A recent blog post from Sam Altman, President of Y Combinator, warns us about the possible consequences of machine intelligence. What is “machine intelligence”, exactly?
“Machine intelligence is a term that [Altman] created to describe the growing automation of computing power,” said Luis Alvarez, CEO of Alvarez Technology Group, on PowerTalk Radio, 101.1. “We think of computers as sophisticated calculators, they sit there and follow instructions that we give them, but more and more the software and hardware advances in the last few years have combined to give computers the ability to essentially come to their own conclusions.”
Machine intelligence has already found a place in pop culture. The Terminator film series popularized the idea of manmade intelligent machines turning against us, wiping out most of humanity with a barrage of nuclear missiles, and more recently we were treated to a more docile, real-life intelligent machine on the game show Jeopardy!:
“If you’ve ever watched the IBM computer play on Jeopardy!, you would have experienced what it is like, the idea that a computer could hear words and then translate those words into something you’d understand and then answer a question that was posed to it based on its consciousness, if you will, or its ability to reason.”
“The Watson computer [used on Jeopardy] was amazing, and since then, and remember that was three years ago, computing power has increased even more. Machine intelligence is this concept that computers will become somewhat independent, able to reason and come to conclusions with human intervention… autonomous to a large degree.”
How close are we to seeing autonomous machines in our everyday lives?
“We already have computers today,`” Alvarez continued, “that can take the code that was used to get them to function and improve it by just going through the coding they were given: maybe correcting mistakes that the programmer put in there, or just making their code more efficient. And that’s used all the time. You know, a human programmer will complete a program and then feed it into another program and say ‘hey, fix my program and make it better.’ At some point, computers will just be doing this on their own. ”
Altman isn’t the only high-profile tech figure concerned about machine intelligence:
“Elon Musk, Stephen Hawking, some very famous folks out there are sounding the alarm that we shouldn’t rush into a world where computers are independently thinking for themselves, because we don’t know what the results are going to be.”
“Without any sort of control, it’s not so much that the machines will be bad in and of themselves. But what’s to keep a bad actor, a terrorist, or some cybercriminal from created a ‘bad’ robot, if you will, or a bad computer that does bad things, because that’s the way it’s programmed and it becomes independent and goes out there and it starts doing its own thing.”
The idea of criminals getting a hold of this technology is disturbing indeed, and the potential legal uses are troubling as well. Police responses to public protests often turn ugly with humans in charge, and if machines began being using in riot control situations, it’s easy to imagine the results being even uglier.

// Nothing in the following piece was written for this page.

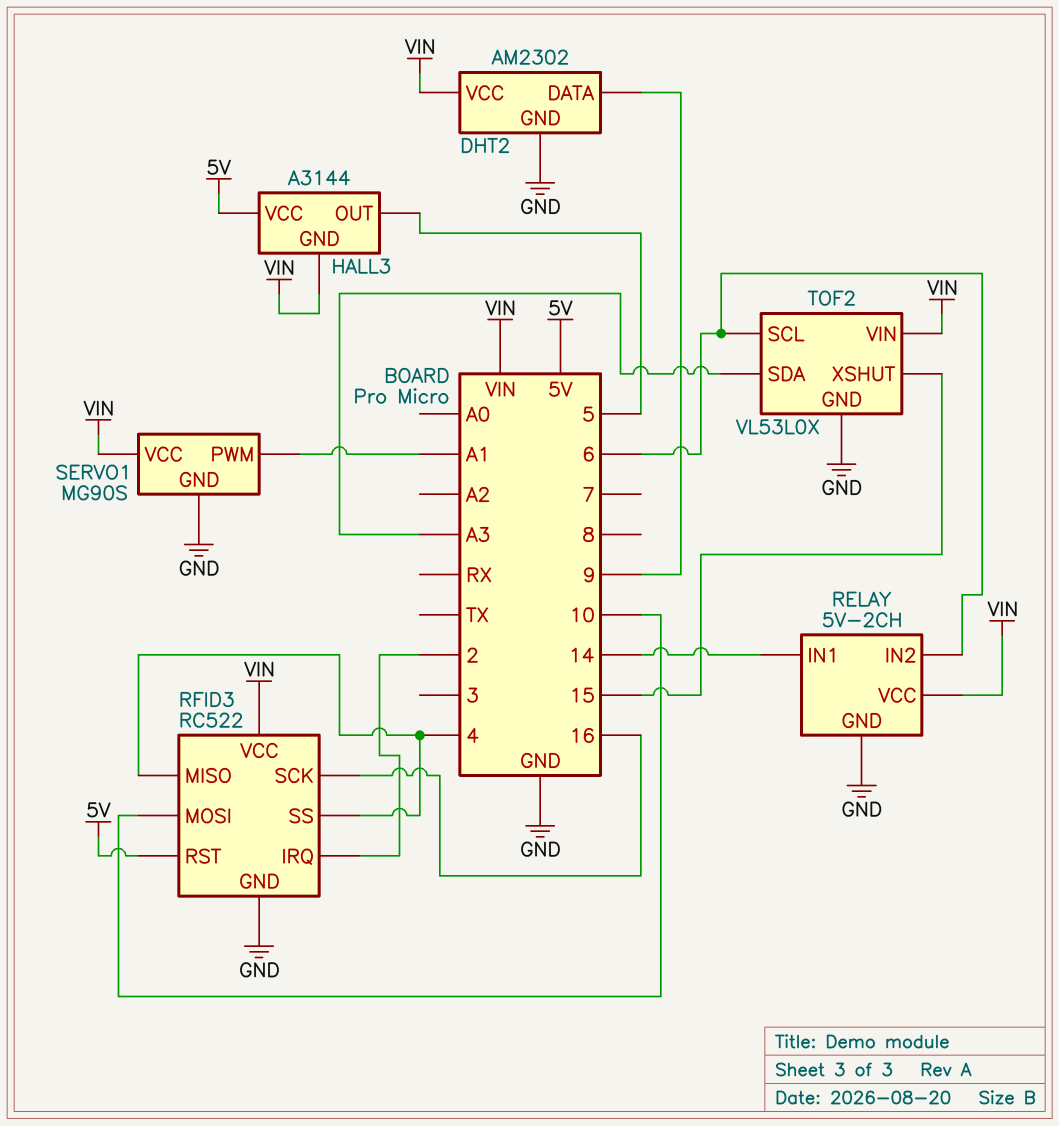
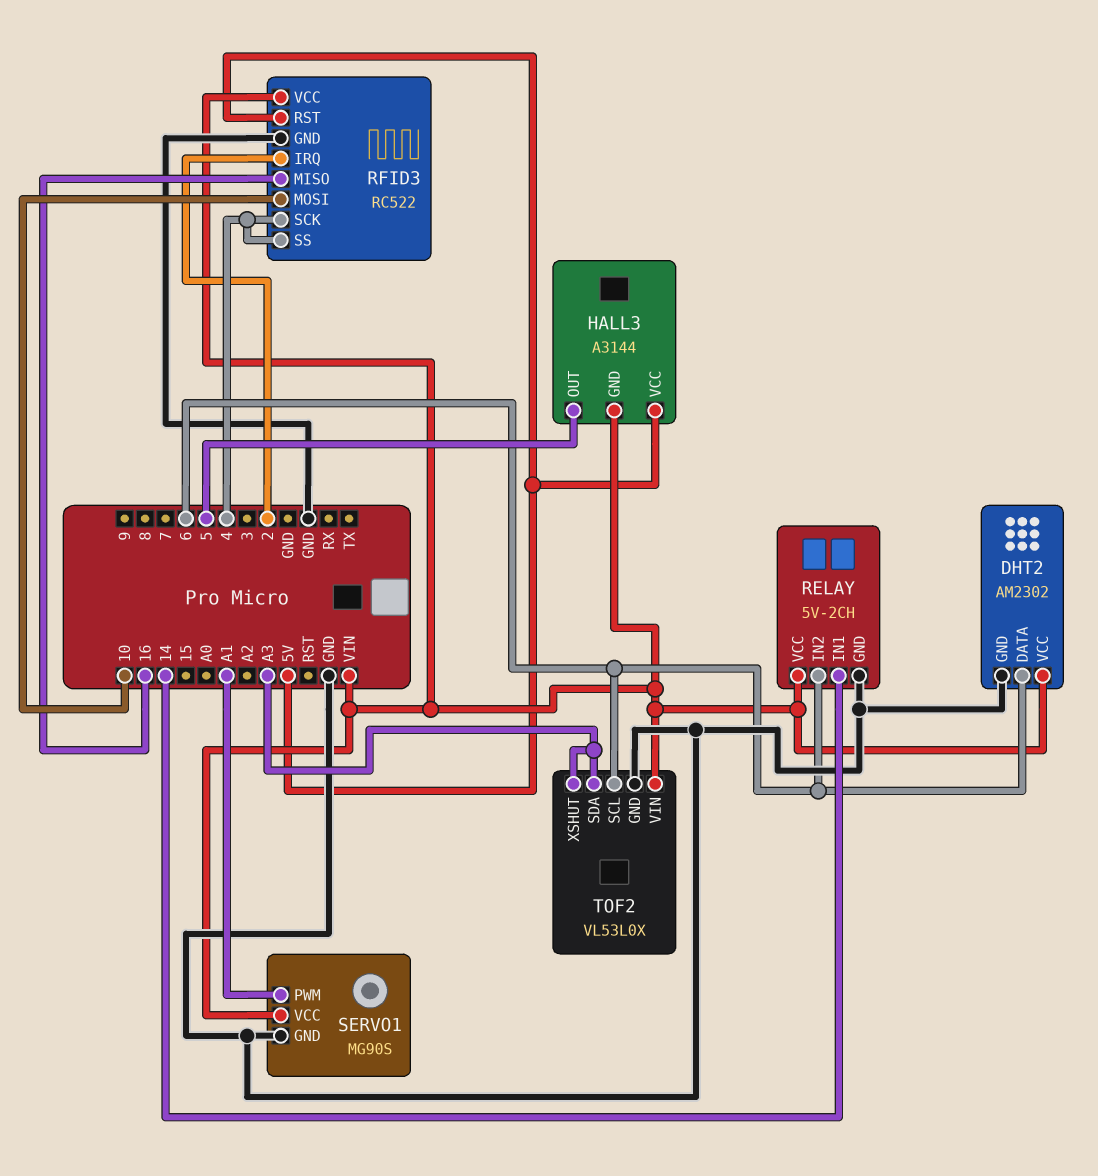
DHT2 pin DATA: 9 -> 6
RFID3 pin MISO: 4 -> 16
RFID3 pin SCK: 16 -> 4
TOF2 pin XSHUT: 15 -> A3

“There is some valid concern that as we approach this era where we are going to have thinking machines, that can reason for themselves and make conclusions and won’t need humans to guide them, we have to tread consciously Imagine a robot that’s making clear, uncompromising decisions without any sort of emotion or consciousness, just using pure logic. It would not be a pretty sight.”
How can we stop these worst-case scenarios of machine intelligence gone wrong from happening?
“What Altman is calling for is regulation at the international level to guard against this sort of thing, to create some sort of regulatory regime, if you will, that will monitor [countries with machine intelligence], just like we monitor countries today that develop nuclear power, that are developing these advanced computing skills to make sure they don’t use them to do harm to society.”
Sometimes Dumb is Better than Smart
Another article, “Decentralization: Why Dumb Networks Are Better”, posted by Andreas Antonopoulos in the Foundation for Economic Education blog, highlights a similar topic, arguing for what he calls “dumb networks”.
“He makes a very good argument,” said Alvarez, “what he’s really talking about is you have certain networks that are ‘smart’, networks that provide all of the computing and thinking that goes into getting results from edge devices, the little things that you access that network with that they don’t do any of that.”
“Conversely, dumb networks, really all they do is just connect devices. The devices themselves are where all the computing and the reasoning and the work take place. Think of working at your office, where your computer’s connected to a server and to the other PCs and printers on your network. What [Antonopoulos] argues is that a dumb network is much more likely to lead to innovation and to foster creativity, as opposed to a smart network where everything is done for you.”
Smart networks are nothing new; think of what the phone system used to look like:
“Remember that back then you couldn’t own a phone, the phone was supplied to you by Ma Bell. When you subscribed to their service they gave you a few options but basically you rented, it’s kind of like cable service today. You know, you don’t own the cable box, the cable box is provided to you by the carrier.”
And indeed, the phone companies did everything they could to stifle innovation, using regulations, litigation, and lobbying to try and slow down the development of the modem, which moved intelligence to the edge devices instead of the edge itself. To help prove Antonopoulos’s point, Alvarez highlighted the best example we have of a dumb network today:
“The ultimate dumb network today: the internet.”
Has there ever been a development that led to more innovation than the internet? While the competition may hurt some businesses, dumb networks clearly lead to more innovation and are better for society as a whole.